Member of the Montana House of Representatives from the 20th district
- Incumbent
- Assumed office January 6, 2025
- Preceded by: Fred Anderson

Personal details
- Born: Melissa Lynn Durden 1982 (age 43–44) Miles City, Montana, U.S.
- Party: Republican
- Spouse: George Nikolakakos ​(m. 2003)​
- Children: 4
- Education: Great Falls College Montana State University (AA) University of Montana Western (BA)

= Melissa Nikolakakos =

Melissa Lynn Nikolakakos (née Durden; born 1982) is an American politician and educator serving as a member of the Montana House of Representatives since 2025. A Republican, she represents District 20 which includes parts of Great Falls.

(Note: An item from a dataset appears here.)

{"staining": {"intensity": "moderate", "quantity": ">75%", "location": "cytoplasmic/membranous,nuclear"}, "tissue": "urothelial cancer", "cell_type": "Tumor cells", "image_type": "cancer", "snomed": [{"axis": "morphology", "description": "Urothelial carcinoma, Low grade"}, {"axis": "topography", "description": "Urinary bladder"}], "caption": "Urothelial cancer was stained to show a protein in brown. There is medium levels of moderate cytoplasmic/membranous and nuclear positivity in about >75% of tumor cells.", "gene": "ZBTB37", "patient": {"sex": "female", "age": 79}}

== Montana House of Representatives ==
Nikolakakos ran for the Montana House of Representatives in the 2024 election in the 20th district. She defeated Steven Galloway, the representative from the 24th district who switched districts due to redistricting, in the Republican primary. She won the general election against Democratic candidate Rina Fontana Moore with 53% of the vote.

==Personal life==
Nikolakakos is married to George Nikolakakos, who has served as a state representative for the neighboring 22nd district since 2023. The couple has four children, including two that they home school.